#### [Supplied data]
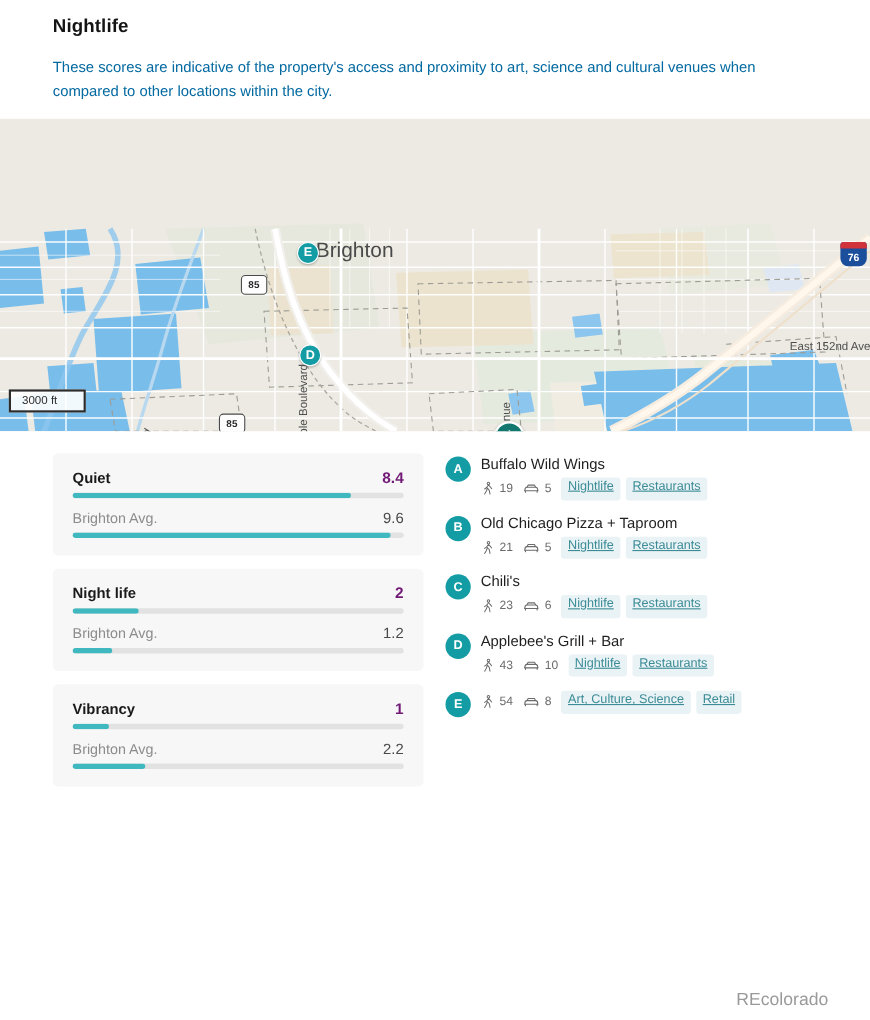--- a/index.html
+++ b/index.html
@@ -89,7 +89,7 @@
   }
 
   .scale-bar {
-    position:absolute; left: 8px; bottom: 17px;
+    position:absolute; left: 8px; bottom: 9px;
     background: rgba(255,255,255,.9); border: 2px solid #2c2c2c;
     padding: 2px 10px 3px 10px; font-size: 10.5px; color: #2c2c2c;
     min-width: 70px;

#### [Assignment]
Output a verbatim copy of all entries above; no pictures go in it.

#### [Response area]
--- a/index.html
+++ b/index.html
@@ -89,7 +89,7 @@
   }
 
   .scale-bar {
-    position:absolute; left: 8px; bottom: 17px;
+    position:absolute; left: 8px; bottom: 9px;
     background: rgba(255,255,255,.9); border: 2px solid #2c2c2c;
     padding: 2px 10px 3px 10px; font-size: 10.5px; color: #2c2c2c;
     min-width: 70px;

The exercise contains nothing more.